Beaumont-sur-Oise is a town of about 10,000 residents, about 32 kilometres north of the French capital.
On a grey weekday afternoon, several hundred people are outside the town’s hospital, protesting a slate of closures and job losses announced the previous week.
The demonstration was organised by unions who estimate 300 jobs are going to be lost.
But a sizeable minority of the participants are wearing the reflective yellow vests that have become the symbol of widespread
discontent with the policies of President Emmanuel Macron.
“If I were not a Yellow Vest, it’s possible I would not have been here,” says Annie Mallon, a 57-year-old administrator in a nearby town.
“Today, I feel more implicated in different actions.”
She says she has never demonstrated before taking part in Yellow Vests protests, including two recent demonstrations on the Champs-Elysées Avenue in Paris.
“Mr. Macron succeeded in one thing,” says Kevin Gomes, a 28-year-old forklift operator who met Mallon through involvement in the protests.
“He successed in bringing the French people together. And we’re not going to give up until people can live a decent life.”
Pay more, get less
If there are common concerns motivating the Yellow Vests, it is the difficulties making ends meet and the sense that things will only get worse unless something changes.
“There are people who are on the right, who are on the left, who are apolitical. Everyone is fed up,” says Hugues Demaret, a retiree who says the government has imposed too many taxes.
“It’s the first time I’ve demonstrated, because I think they’ve finally gone too far. And we have to think of our children and grandchildren.”
The notion of paying more taxes while also losing public services aligns the anger of the Yellow Vests with the movement to save the hospital.
+---+
Exercise tasks:
• a. From the Yellow Vests article, extract the passage starting at "On a grey weekday" and ending at "President Emmanuel Macron.".
• b. According to the Yellow Vests article, how many jobs do the unions estimate will be lost?
+---+
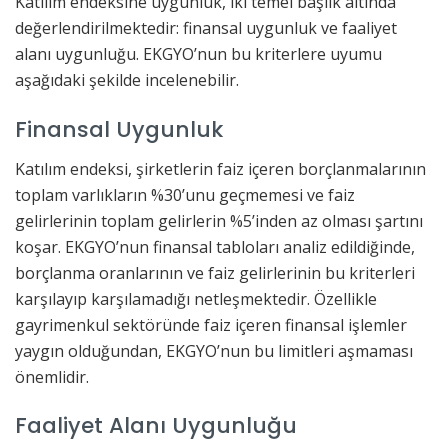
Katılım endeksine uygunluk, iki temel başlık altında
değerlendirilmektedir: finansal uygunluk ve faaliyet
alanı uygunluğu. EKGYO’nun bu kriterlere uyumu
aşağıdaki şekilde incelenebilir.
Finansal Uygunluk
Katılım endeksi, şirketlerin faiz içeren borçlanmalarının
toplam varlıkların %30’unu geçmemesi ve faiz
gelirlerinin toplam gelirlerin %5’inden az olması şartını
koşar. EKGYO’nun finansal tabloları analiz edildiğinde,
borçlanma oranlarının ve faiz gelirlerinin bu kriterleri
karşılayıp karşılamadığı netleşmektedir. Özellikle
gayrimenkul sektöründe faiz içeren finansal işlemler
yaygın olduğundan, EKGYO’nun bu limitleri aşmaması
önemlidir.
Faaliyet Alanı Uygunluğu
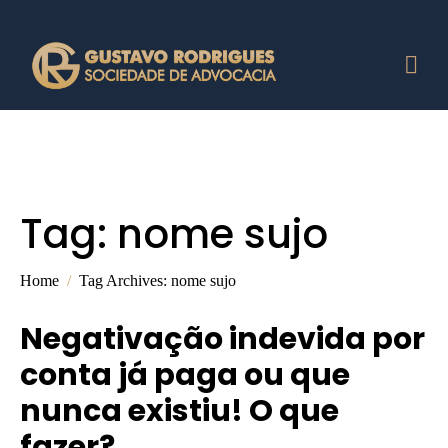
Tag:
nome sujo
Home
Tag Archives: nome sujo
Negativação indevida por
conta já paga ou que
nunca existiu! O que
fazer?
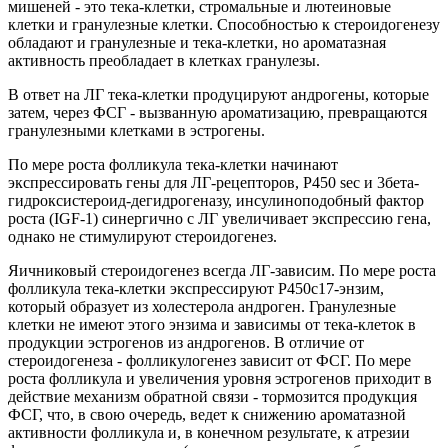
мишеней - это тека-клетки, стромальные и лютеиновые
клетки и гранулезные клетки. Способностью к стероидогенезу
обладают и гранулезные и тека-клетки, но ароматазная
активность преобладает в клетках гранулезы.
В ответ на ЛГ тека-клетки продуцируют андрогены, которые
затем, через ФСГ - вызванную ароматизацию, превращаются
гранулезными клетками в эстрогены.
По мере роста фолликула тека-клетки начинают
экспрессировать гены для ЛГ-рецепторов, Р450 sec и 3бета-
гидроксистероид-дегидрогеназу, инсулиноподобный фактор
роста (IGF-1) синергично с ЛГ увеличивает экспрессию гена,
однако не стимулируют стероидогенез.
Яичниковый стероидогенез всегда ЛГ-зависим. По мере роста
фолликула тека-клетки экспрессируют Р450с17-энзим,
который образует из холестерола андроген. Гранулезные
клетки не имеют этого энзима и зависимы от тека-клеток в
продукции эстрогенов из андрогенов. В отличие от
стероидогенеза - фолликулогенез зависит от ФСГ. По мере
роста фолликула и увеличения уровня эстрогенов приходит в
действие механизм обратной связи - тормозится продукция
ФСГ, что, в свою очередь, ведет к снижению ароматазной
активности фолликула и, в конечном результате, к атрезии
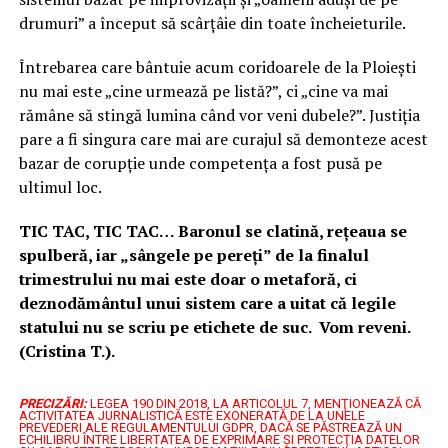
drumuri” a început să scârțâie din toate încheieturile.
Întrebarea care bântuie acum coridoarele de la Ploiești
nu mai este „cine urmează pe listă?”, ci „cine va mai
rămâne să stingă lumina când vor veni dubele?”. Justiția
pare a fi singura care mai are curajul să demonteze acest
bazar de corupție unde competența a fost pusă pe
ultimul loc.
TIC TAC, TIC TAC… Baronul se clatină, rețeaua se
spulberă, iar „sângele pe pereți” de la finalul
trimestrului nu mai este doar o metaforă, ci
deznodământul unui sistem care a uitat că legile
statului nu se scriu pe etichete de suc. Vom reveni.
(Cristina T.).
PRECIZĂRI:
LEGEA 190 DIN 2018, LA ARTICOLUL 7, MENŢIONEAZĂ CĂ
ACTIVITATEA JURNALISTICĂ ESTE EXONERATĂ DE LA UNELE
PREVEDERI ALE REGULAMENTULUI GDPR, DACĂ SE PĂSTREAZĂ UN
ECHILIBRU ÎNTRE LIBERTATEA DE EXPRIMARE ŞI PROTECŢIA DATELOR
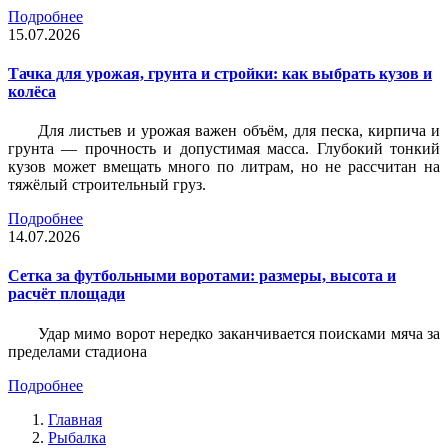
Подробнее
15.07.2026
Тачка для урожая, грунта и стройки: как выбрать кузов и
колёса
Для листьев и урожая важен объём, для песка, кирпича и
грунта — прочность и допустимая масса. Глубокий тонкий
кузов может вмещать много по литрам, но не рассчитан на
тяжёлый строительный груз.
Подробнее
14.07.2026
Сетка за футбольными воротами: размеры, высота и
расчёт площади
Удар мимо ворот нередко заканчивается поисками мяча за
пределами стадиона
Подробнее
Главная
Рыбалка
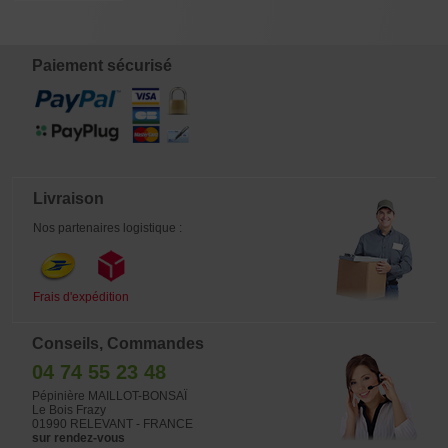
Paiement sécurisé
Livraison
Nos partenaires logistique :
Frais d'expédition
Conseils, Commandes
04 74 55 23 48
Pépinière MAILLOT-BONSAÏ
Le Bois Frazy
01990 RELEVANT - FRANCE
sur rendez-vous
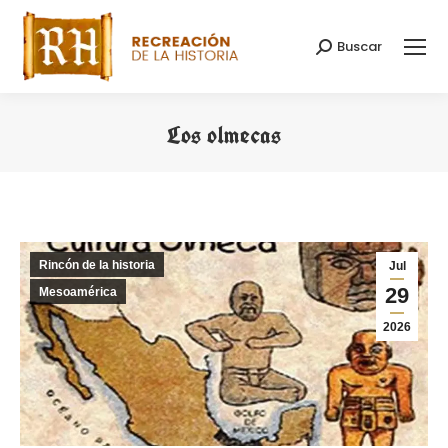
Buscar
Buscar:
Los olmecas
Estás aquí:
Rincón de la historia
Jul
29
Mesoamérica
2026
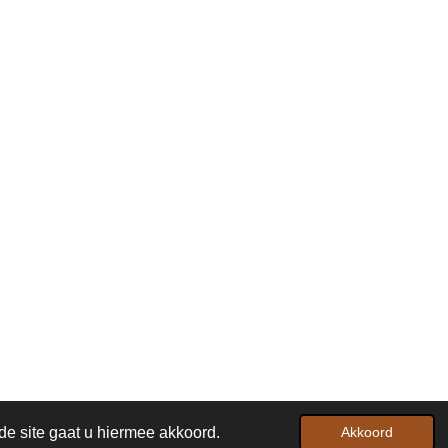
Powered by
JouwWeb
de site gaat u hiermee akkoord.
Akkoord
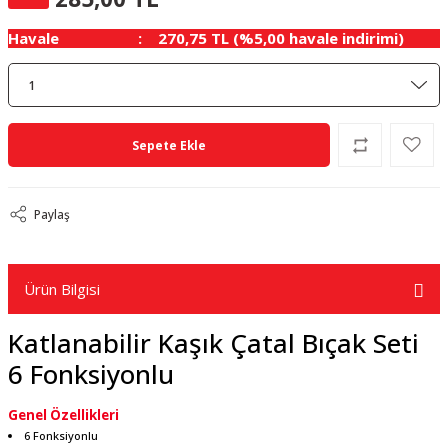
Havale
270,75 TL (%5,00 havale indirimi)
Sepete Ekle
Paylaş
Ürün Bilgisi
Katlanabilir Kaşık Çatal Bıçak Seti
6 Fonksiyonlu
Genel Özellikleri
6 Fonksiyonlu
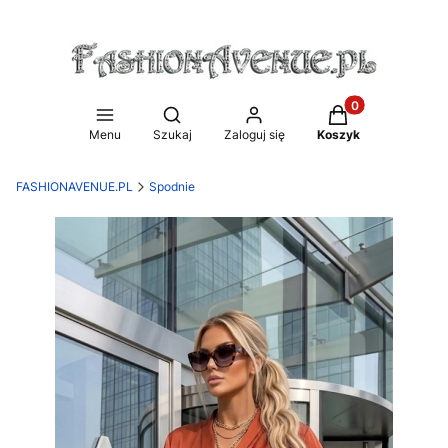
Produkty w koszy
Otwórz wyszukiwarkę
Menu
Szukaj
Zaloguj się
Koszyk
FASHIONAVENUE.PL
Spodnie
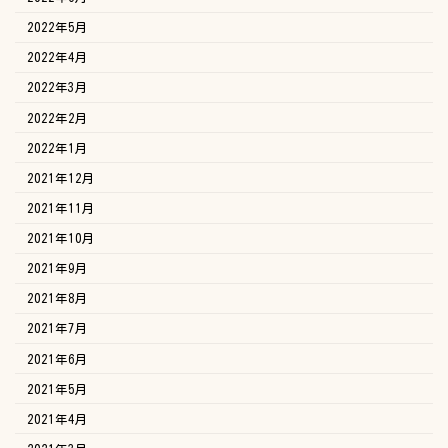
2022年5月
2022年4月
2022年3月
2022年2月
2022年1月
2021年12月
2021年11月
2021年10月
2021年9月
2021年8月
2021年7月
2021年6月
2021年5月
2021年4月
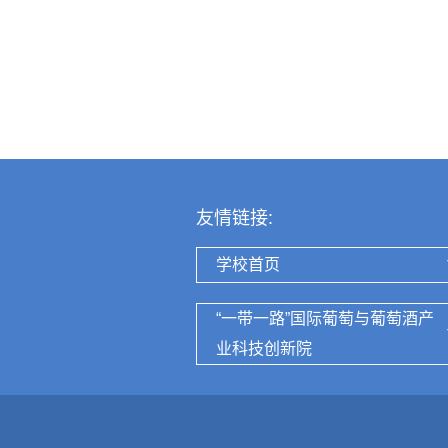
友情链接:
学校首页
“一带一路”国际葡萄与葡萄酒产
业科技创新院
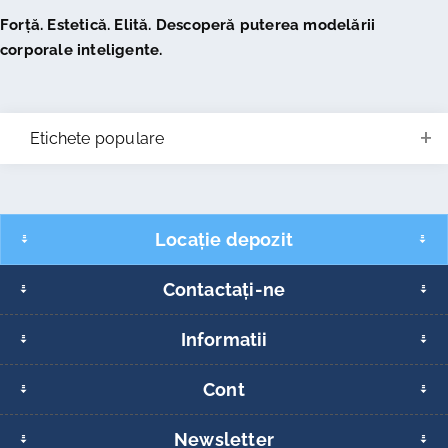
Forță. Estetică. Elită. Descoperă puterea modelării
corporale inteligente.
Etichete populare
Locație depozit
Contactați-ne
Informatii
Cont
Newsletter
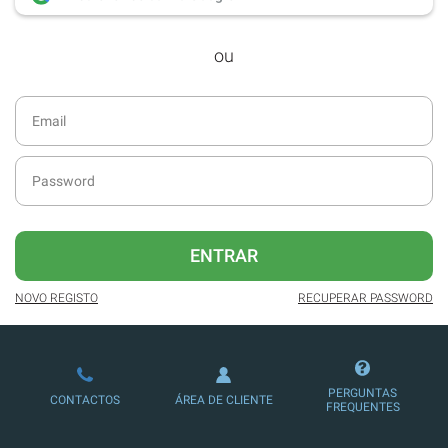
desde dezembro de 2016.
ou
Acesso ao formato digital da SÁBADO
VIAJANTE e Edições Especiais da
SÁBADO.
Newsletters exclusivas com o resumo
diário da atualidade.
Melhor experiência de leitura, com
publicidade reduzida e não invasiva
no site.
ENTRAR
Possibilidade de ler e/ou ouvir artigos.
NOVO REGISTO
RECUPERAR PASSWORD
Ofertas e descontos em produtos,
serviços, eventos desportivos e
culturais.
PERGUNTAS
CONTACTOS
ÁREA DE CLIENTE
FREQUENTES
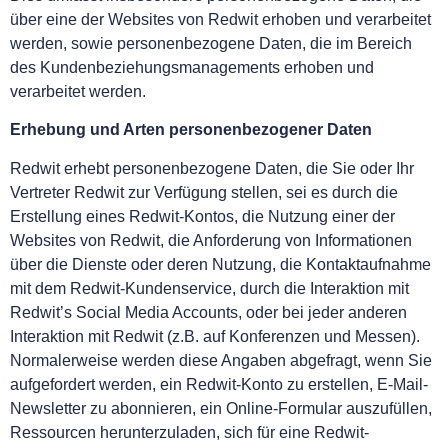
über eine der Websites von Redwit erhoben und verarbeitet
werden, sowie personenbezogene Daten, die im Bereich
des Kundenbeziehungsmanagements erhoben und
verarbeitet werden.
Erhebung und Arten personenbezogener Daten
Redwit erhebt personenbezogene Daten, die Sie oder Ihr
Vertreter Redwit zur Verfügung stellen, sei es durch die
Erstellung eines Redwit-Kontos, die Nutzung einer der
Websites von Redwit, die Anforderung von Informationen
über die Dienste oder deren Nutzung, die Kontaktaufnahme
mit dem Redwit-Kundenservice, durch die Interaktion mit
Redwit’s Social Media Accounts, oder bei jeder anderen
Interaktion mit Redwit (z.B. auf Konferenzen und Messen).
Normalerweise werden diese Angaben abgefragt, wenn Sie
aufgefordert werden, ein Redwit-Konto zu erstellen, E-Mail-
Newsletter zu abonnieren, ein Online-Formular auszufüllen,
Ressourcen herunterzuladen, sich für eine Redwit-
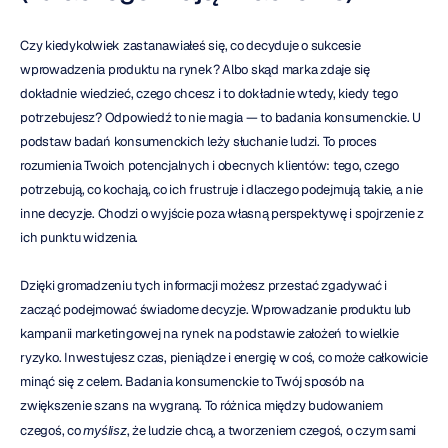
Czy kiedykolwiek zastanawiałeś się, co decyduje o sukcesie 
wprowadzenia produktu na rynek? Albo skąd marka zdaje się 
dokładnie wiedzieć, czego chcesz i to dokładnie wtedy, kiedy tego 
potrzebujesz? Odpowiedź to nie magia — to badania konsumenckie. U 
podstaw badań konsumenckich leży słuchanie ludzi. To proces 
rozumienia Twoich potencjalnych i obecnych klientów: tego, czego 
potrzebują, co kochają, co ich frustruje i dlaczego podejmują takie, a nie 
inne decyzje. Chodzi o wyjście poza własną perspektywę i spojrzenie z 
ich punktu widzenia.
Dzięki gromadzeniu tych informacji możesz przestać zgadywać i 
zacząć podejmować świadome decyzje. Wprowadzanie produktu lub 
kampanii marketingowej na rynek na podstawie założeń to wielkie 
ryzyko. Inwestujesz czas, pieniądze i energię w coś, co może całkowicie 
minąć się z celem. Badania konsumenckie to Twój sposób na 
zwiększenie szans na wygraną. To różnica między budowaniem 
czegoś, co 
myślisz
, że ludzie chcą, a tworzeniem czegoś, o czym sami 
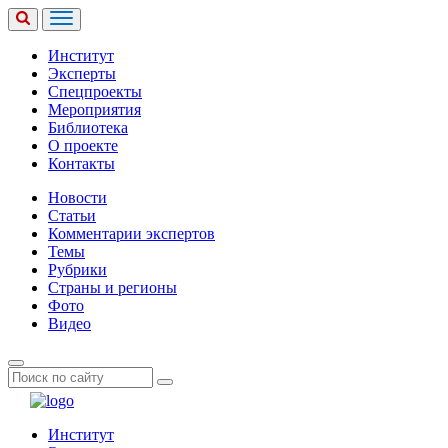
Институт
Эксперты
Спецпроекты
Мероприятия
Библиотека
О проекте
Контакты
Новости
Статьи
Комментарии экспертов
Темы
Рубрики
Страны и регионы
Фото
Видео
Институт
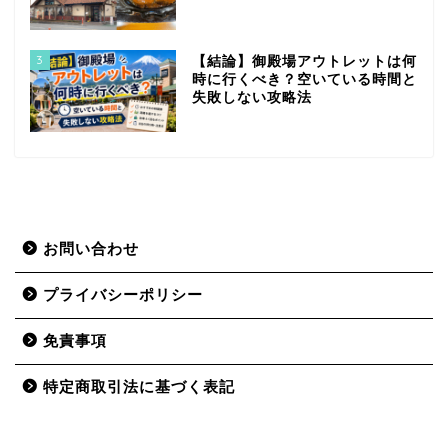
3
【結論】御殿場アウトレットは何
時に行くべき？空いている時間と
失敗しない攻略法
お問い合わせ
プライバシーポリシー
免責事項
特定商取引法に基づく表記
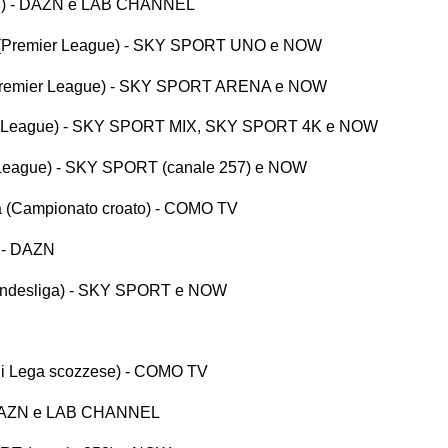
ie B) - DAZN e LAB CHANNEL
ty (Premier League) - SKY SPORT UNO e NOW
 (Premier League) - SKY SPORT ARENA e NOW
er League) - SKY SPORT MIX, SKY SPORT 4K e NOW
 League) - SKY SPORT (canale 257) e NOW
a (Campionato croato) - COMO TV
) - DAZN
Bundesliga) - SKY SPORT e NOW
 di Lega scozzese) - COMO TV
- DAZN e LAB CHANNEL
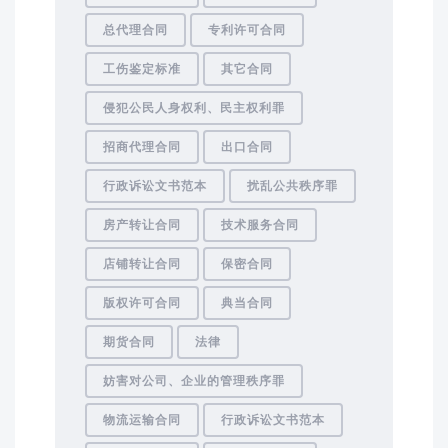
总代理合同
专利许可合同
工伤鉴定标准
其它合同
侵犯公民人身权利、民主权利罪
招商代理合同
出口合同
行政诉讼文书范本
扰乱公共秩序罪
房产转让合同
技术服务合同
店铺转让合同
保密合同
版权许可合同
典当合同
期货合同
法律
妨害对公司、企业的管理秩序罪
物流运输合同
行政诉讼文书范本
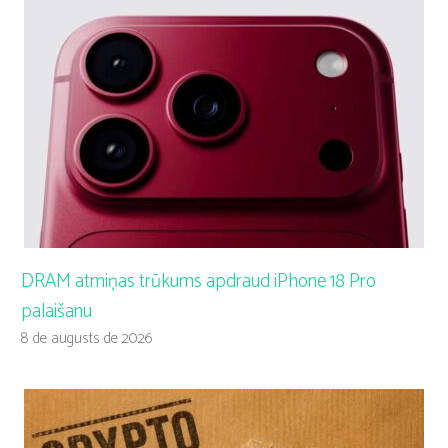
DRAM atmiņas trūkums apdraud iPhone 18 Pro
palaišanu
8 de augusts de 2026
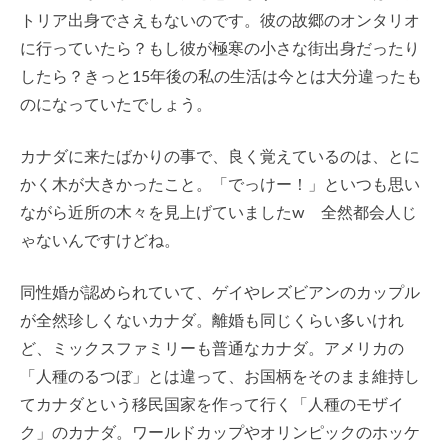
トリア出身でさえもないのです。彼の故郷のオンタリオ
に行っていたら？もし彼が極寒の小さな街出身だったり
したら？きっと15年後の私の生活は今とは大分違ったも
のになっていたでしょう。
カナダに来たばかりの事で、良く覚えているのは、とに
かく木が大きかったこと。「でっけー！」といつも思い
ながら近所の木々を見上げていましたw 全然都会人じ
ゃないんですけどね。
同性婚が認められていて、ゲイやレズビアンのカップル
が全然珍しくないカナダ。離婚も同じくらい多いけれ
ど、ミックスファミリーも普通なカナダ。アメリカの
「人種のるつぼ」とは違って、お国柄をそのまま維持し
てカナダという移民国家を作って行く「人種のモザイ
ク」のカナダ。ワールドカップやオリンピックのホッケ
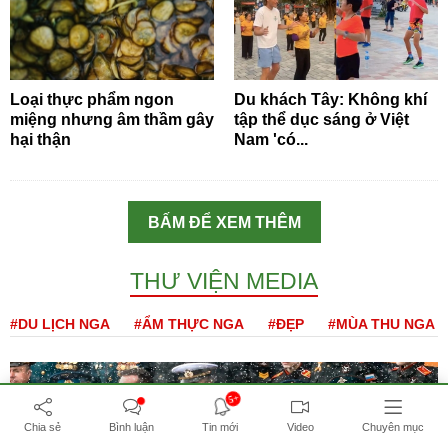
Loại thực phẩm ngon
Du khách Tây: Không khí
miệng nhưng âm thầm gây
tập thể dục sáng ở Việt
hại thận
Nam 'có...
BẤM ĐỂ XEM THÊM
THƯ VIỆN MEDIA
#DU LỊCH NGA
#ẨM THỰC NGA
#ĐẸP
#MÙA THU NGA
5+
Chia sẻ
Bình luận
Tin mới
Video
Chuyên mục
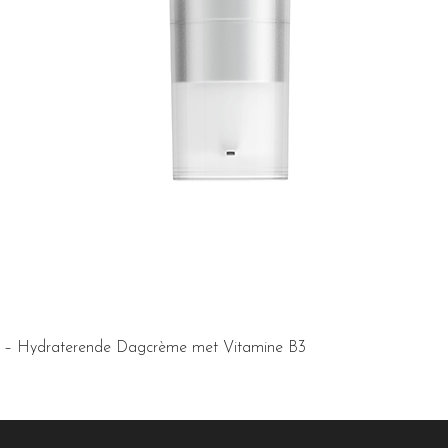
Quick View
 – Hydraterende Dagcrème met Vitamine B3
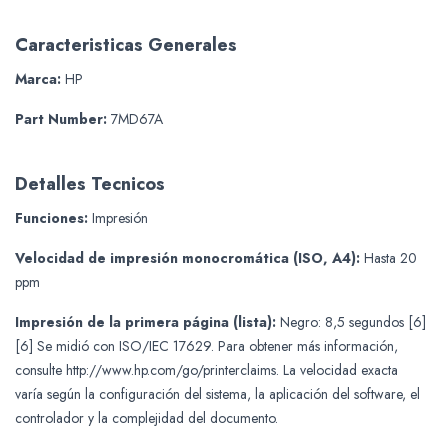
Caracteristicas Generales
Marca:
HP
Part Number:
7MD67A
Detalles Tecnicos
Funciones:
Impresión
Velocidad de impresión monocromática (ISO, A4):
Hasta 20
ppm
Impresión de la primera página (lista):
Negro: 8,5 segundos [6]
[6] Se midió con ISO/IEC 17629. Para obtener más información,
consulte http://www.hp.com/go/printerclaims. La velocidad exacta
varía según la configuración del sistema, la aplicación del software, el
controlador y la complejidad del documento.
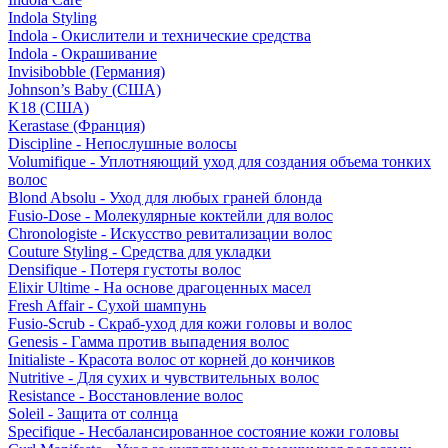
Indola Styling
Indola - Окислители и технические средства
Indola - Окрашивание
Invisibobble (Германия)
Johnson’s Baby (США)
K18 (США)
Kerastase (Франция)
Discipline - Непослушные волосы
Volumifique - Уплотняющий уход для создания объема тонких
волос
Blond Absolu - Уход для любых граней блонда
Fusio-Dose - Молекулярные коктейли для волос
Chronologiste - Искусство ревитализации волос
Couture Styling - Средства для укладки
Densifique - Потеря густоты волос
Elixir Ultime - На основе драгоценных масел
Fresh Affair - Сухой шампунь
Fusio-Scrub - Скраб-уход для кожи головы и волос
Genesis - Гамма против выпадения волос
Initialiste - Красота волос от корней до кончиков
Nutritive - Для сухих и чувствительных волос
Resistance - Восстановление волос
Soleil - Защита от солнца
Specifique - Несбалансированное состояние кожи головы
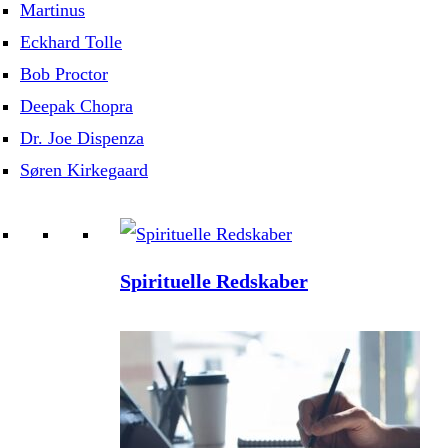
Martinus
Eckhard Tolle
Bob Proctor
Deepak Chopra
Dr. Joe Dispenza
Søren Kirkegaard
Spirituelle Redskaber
+---+
Written answers:
• a.
On a grey weekday afternoon, several hundred people are outside the town’s hospital, protesting a slate of closures and job losses announced the previous week.
The demonstration was organised by unions who estimate 300 jobs are going to be lost.
But a sizeable minority of the participants are wearing the reflective yellow vests that have become the symbol of widespread
discontent with the policies of President Emmanuel Macron.

• b. The unions estimate that 300 jobs will be lost.